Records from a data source
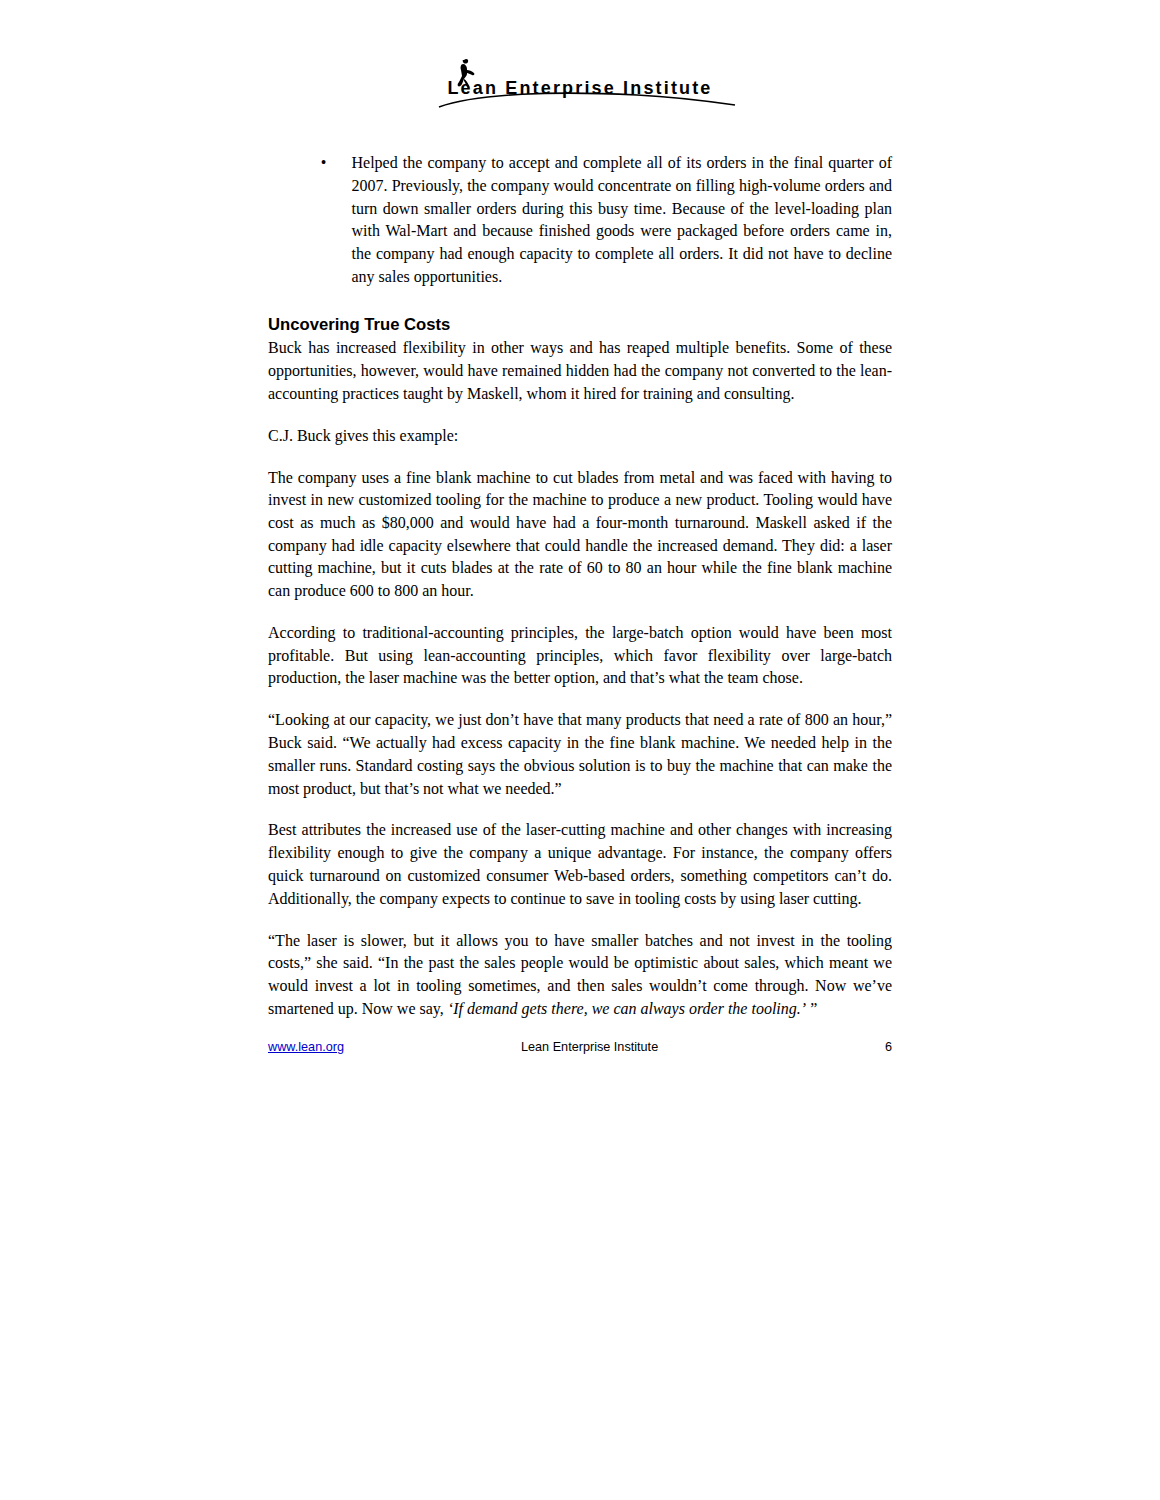Lean Enterprise Institute
Helped the company to accept and complete all of its orders in the final quarter of 2007. Previously, the company would concentrate on filling high-volume orders and turn down smaller orders during this busy time. Because of the level-loading plan with Wal-Mart and because finished goods were packaged before orders came in, the company had enough capacity to complete all orders. It did not have to decline any sales opportunities.
Uncovering True Costs
Buck has increased flexibility in other ways and has reaped multiple benefits. Some of these opportunities, however, would have remained hidden had the company not converted to the lean-accounting practices taught by Maskell, whom it hired for training and consulting.
C.J. Buck gives this example:
The company uses a fine blank machine to cut blades from metal and was faced with having to invest in new customized tooling for the machine to produce a new product. Tooling would have cost as much as $80,000 and would have had a four-month turnaround. Maskell asked if the company had idle capacity elsewhere that could handle the increased demand. They did: a laser cutting machine, but it cuts blades at the rate of 60 to 80 an hour while the fine blank machine can produce 600 to 800 an hour.
According to traditional-accounting principles, the large-batch option would have been most profitable. But using lean-accounting principles, which favor flexibility over large-batch production, the laser machine was the better option, and that’s what the team chose.
“Looking at our capacity, we just don’t have that many products that need a rate of 800 an hour,” Buck said. “We actually had excess capacity in the fine blank machine. We needed help in the smaller runs. Standard costing says the obvious solution is to buy the machine that can make the most product, but that’s not what we needed.”
Best attributes the increased use of the laser-cutting machine and other changes with increasing flexibility enough to give the company a unique advantage. For instance, the company offers quick turnaround on customized consumer Web-based orders, something competitors can’t do. Additionally, the company expects to continue to save in tooling costs by using laser cutting.
“The laser is slower, but it allows you to have smaller batches and not invest in the tooling costs,” she said. “In the past the sales people would be optimistic about sales, which meant we would invest a lot in tooling sometimes, and then sales wouldn’t come through. Now we’ve smartened up. Now we say, ‘If demand gets there, we can always order the tooling.’ ”
www.lean.org
Lean Enterprise Institute
6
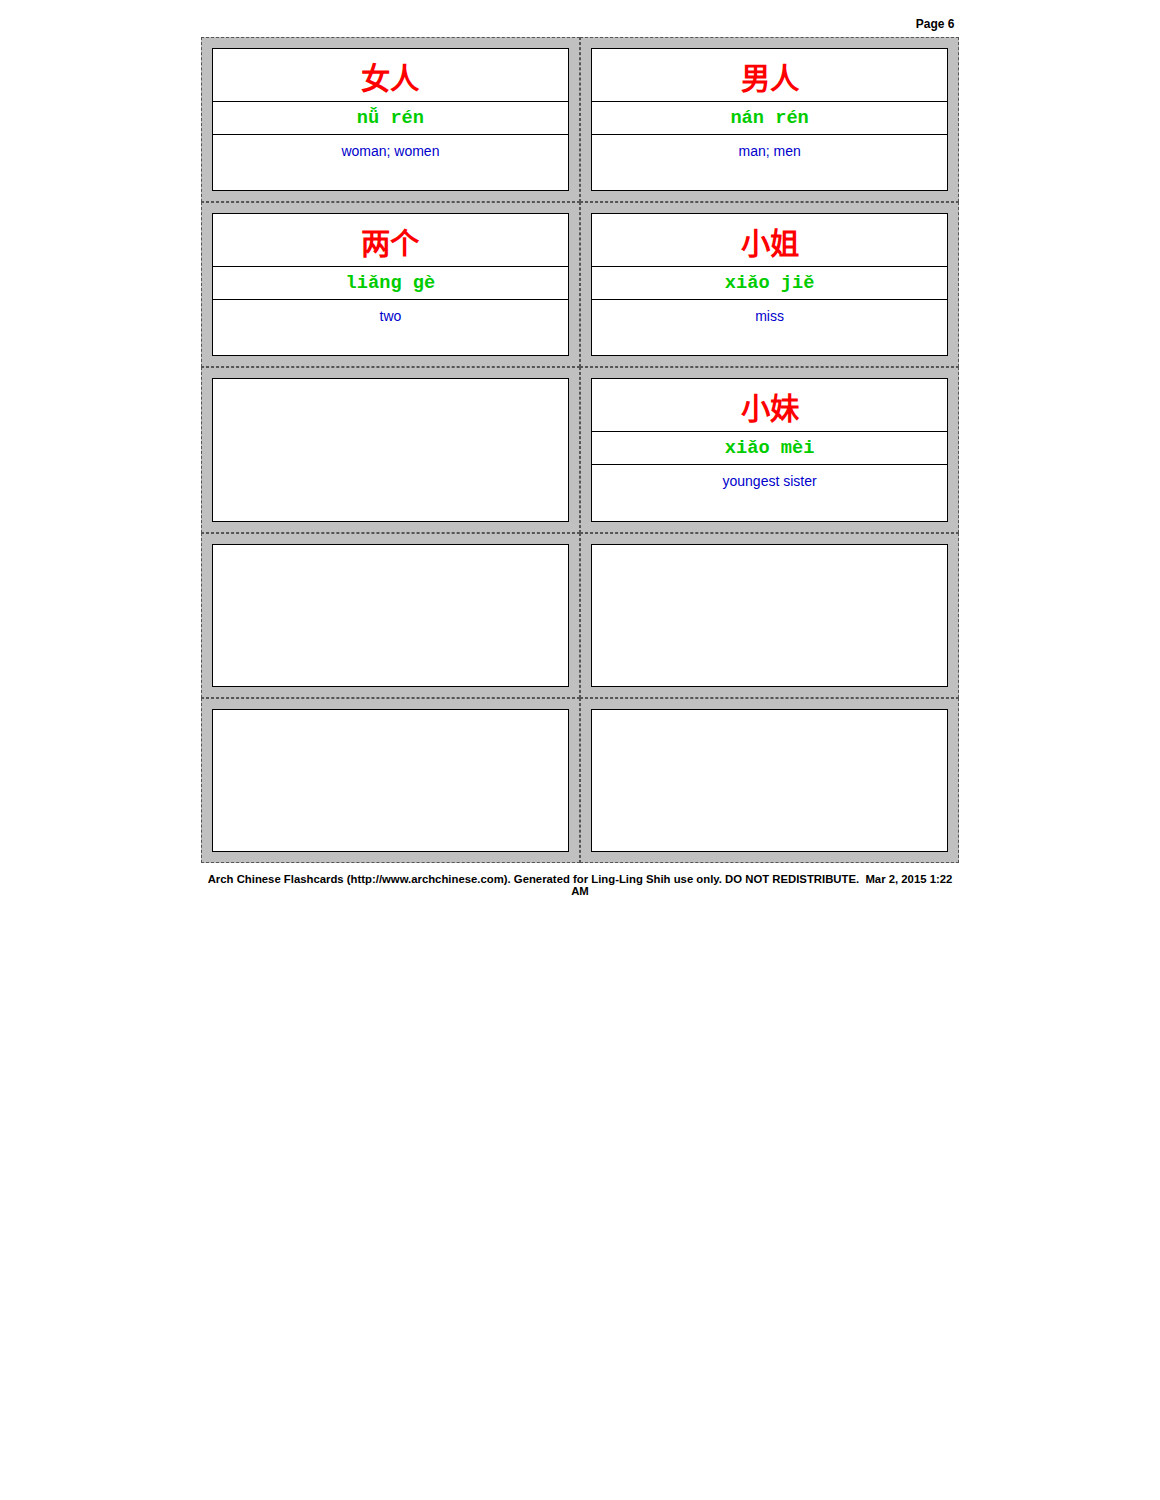Page 6
| 女人 nǚ rén woman; women | 男人 nán rén man; men |
| 两个 liǎng gè two | 小姐 xiǎo jiě miss |
| | 小妹 xiǎo mèi youngest sister |
Arch Chinese Flashcards (http://www.archchinese.com). Generated for Ling-Ling Shih use only. DO NOT REDISTRIBUTE. Mar 2, 2015 1:22 AM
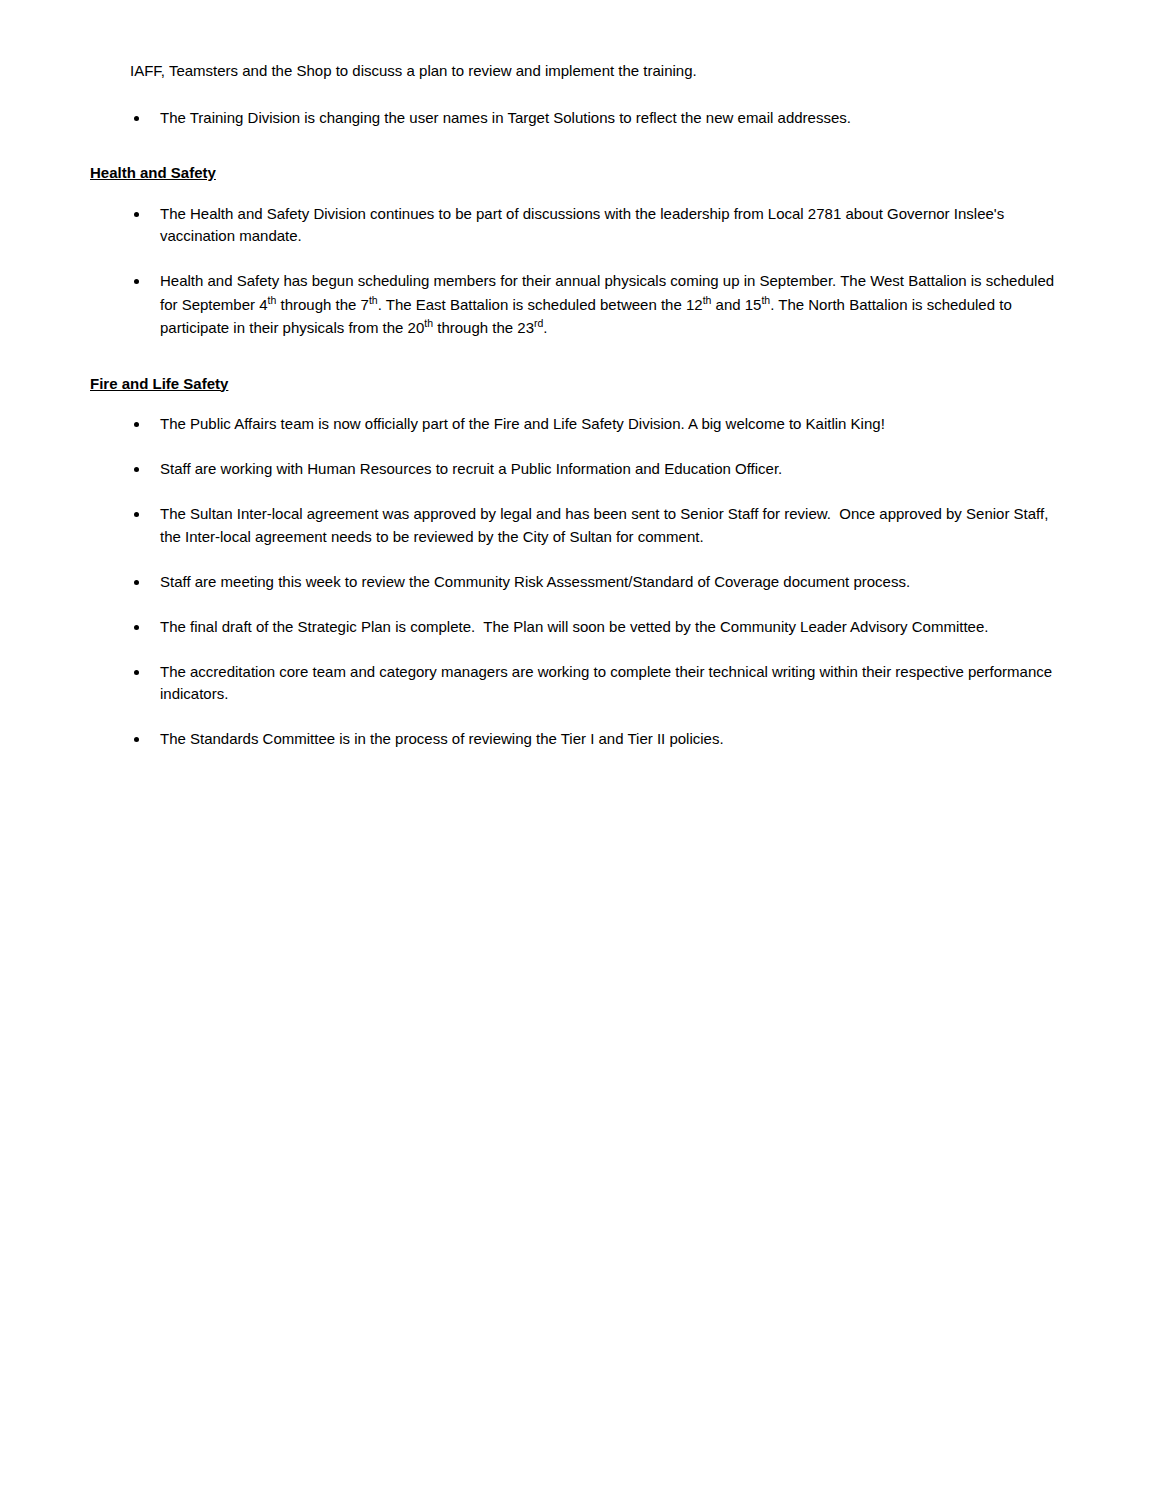IAFF, Teamsters and the Shop to discuss a plan to review and implement the training.
The Training Division is changing the user names in Target Solutions to reflect the new email addresses.
Health and Safety
The Health and Safety Division continues to be part of discussions with the leadership from Local 2781 about Governor Inslee's vaccination mandate.
Health and Safety has begun scheduling members for their annual physicals coming up in September. The West Battalion is scheduled for September 4th through the 7th. The East Battalion is scheduled between the 12th and 15th. The North Battalion is scheduled to participate in their physicals from the 20th through the 23rd.
Fire and Life Safety
The Public Affairs team is now officially part of the Fire and Life Safety Division. A big welcome to Kaitlin King!
Staff are working with Human Resources to recruit a Public Information and Education Officer.
The Sultan Inter-local agreement was approved by legal and has been sent to Senior Staff for review. Once approved by Senior Staff, the Inter-local agreement needs to be reviewed by the City of Sultan for comment.
Staff are meeting this week to review the Community Risk Assessment/Standard of Coverage document process.
The final draft of the Strategic Plan is complete. The Plan will soon be vetted by the Community Leader Advisory Committee.
The accreditation core team and category managers are working to complete their technical writing within their respective performance indicators.
The Standards Committee is in the process of reviewing the Tier I and Tier II policies.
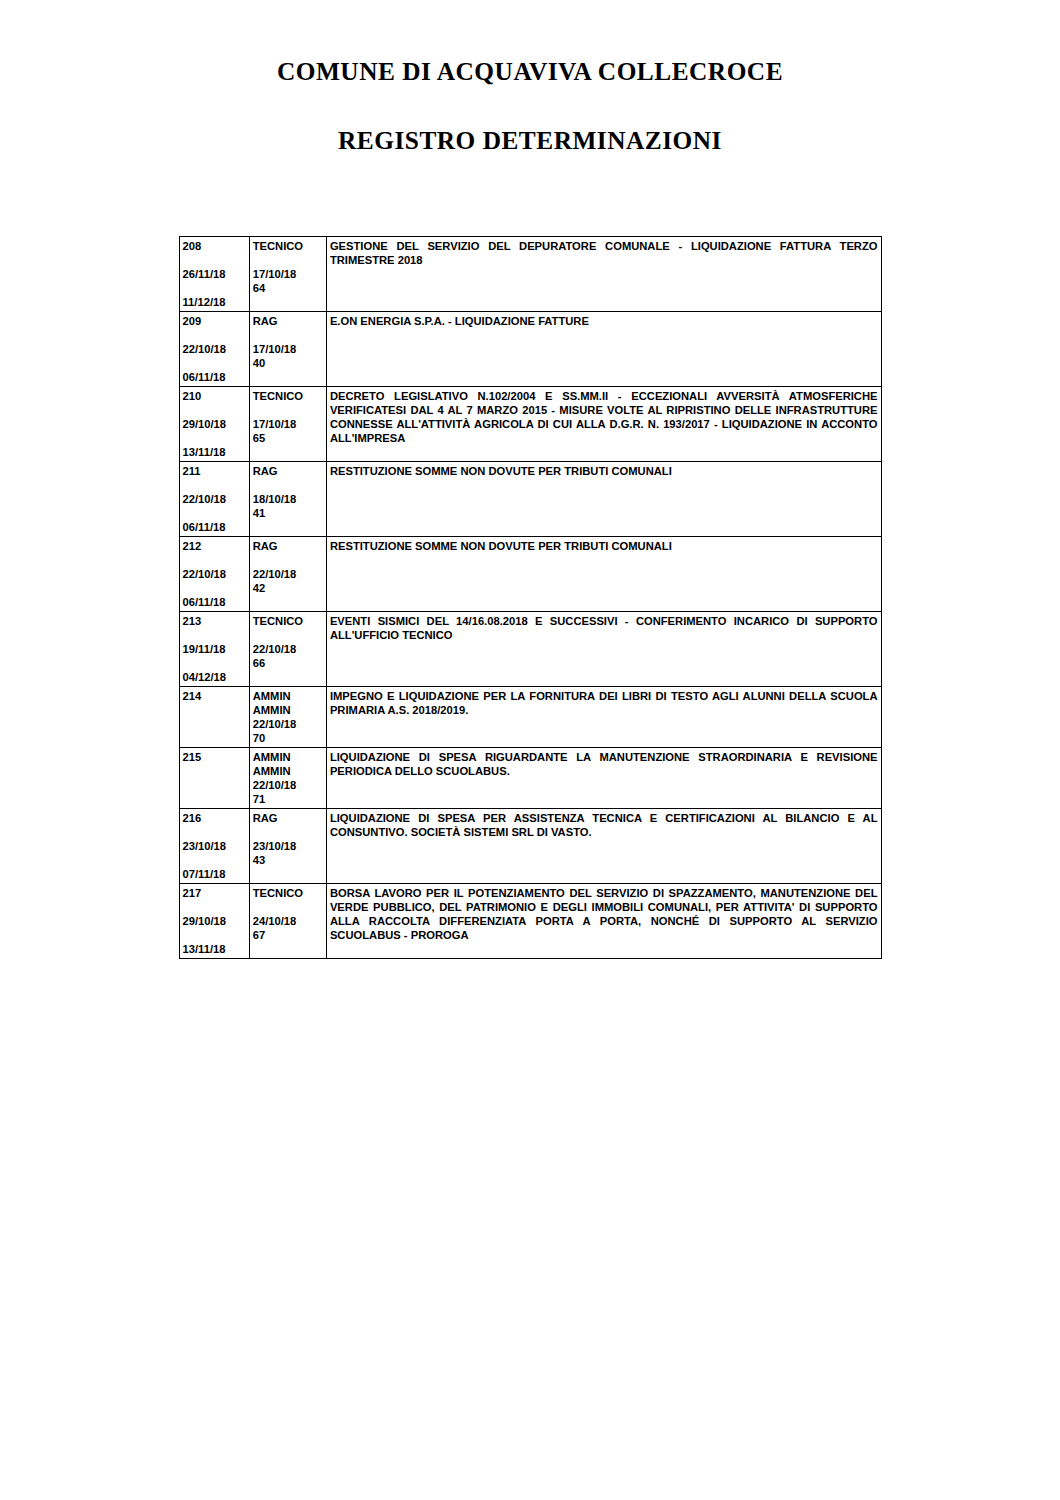COMUNE DI ACQUAVIVA COLLECROCE
REGISTRO DETERMINAZIONI
| 208 26/11/18 11/12/18 | TECNICO 17/10/18 64 | GESTIONE DEL SERVIZIO DEL DEPURATORE COMUNALE - LIQUIDAZIONE FATTURA TERZO TRIMESTRE 2018 |
| 209 22/10/18 06/11/18 | RAG 17/10/18 40 | E.ON ENERGIA S.P.A. - LIQUIDAZIONE FATTURE |
| 210 29/10/18 13/11/18 | TECNICO 17/10/18 65 | DECRETO LEGISLATIVO N.102/2004 E SS.MM.II - ECCEZIONALI AVVERSITÀ ATMOSFERICHE VERIFICATESI DAL 4 AL 7 MARZO 2015 - MISURE VOLTE AL RIPRISTINO DELLE INFRASTRUTTURE CONNESSE ALL'ATTIVITÀ AGRICOLA DI CUI ALLA D.G.R. N. 193/2017 - LIQUIDAZIONE IN ACCONTO ALL'IMPRESA |
| 211 22/10/18 06/11/18 | RAG 18/10/18 41 | RESTITUZIONE SOMME NON DOVUTE PER TRIBUTI COMUNALI |
| 212 22/10/18 06/11/18 | RAG 22/10/18 42 | RESTITUZIONE SOMME NON DOVUTE PER TRIBUTI COMUNALI |
| 213 19/11/18 04/12/18 | TECNICO 22/10/18 66 | EVENTI SISMICI DEL 14/16.08.2018 E SUCCESSIVI - CONFERIMENTO INCARICO DI SUPPORTO ALL'UFFICIO TECNICO |
| 214 | AMMIN AMMIN 22/10/18 70 | IMPEGNO E LIQUIDAZIONE PER LA FORNITURA DEI LIBRI DI TESTO AGLI ALUNNI DELLA SCUOLA PRIMARIA A.S. 2018/2019. |
| 215 | AMMIN AMMIN 22/10/18 71 | LIQUIDAZIONE DI SPESA RIGUARDANTE LA MANUTENZIONE STRAORDINARIA E REVISIONE PERIODICA DELLO SCUOLABUS. |
| 216 23/10/18 07/11/18 | RAG 23/10/18 43 | LIQUIDAZIONE DI SPESA PER ASSISTENZA TECNICA E CERTIFICAZIONI AL BILANCIO E AL CONSUNTIVO. SOCIETÀ SISTEMI SRL DI VASTO. |
| 217 29/10/18 13/11/18 | TECNICO 24/10/18 67 | BORSA LAVORO PER IL POTENZIAMENTO DEL SERVIZIO DI SPAZZAMENTO, MANUTENZIONE DEL VERDE PUBBLICO, DEL PATRIMONIO E DEGLI IMMOBILI COMUNALI, PER ATTIVITA' DI SUPPORTO ALLA RACCOLTA DIFFERENZIATA PORTA A PORTA, NONCHÉ DI SUPPORTO AL SERVIZIO SCUOLABUS - PROROGA |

* _Problem statement_
Out of the data above, set down the lines from the one with "Buck has increased" to the one with "Best attributes the", both included, exactly as written and with no additions.

* _Written response_
Buck has increased flexibility in other ways and has reaped multiple benefits. Some of these opportunities, however, would have remained hidden had the company not converted to the lean-accounting practices taught by Maskell, whom it hired for training and consulting.
C.J. Buck gives this example:
The company uses a fine blank machine to cut blades from metal and was faced with having to invest in new customized tooling for the machine to produce a new product. Tooling would have cost as much as $80,000 and would have had a four-month turnaround. Maskell asked if the company had idle capacity elsewhere that could handle the increased demand. They did: a laser cutting machine, but it cuts blades at the rate of 60 to 80 an hour while the fine blank machine can produce 600 to 800 an hour.
According to traditional-accounting principles, the large-batch option would have been most profitable. But using lean-accounting principles, which favor flexibility over large-batch production, the laser machine was the better option, and that’s what the team chose.
“Looking at our capacity, we just don’t have that many products that need a rate of 800 an hour,” Buck said. “We actually had excess capacity in the fine blank machine. We needed help in the smaller runs. Standard costing says the obvious solution is to buy the machine that can make the most product, but that’s not what we needed.”
Best attributes the increased use of the laser-cutting machine and other changes with increasing flexibility enough to give the company a unique advantage. For instance, the company offers quick turnaround on customized consumer Web-based orders, something competitors can’t do. Additionally, the company expects to continue to save in tooling costs by using laser cutting.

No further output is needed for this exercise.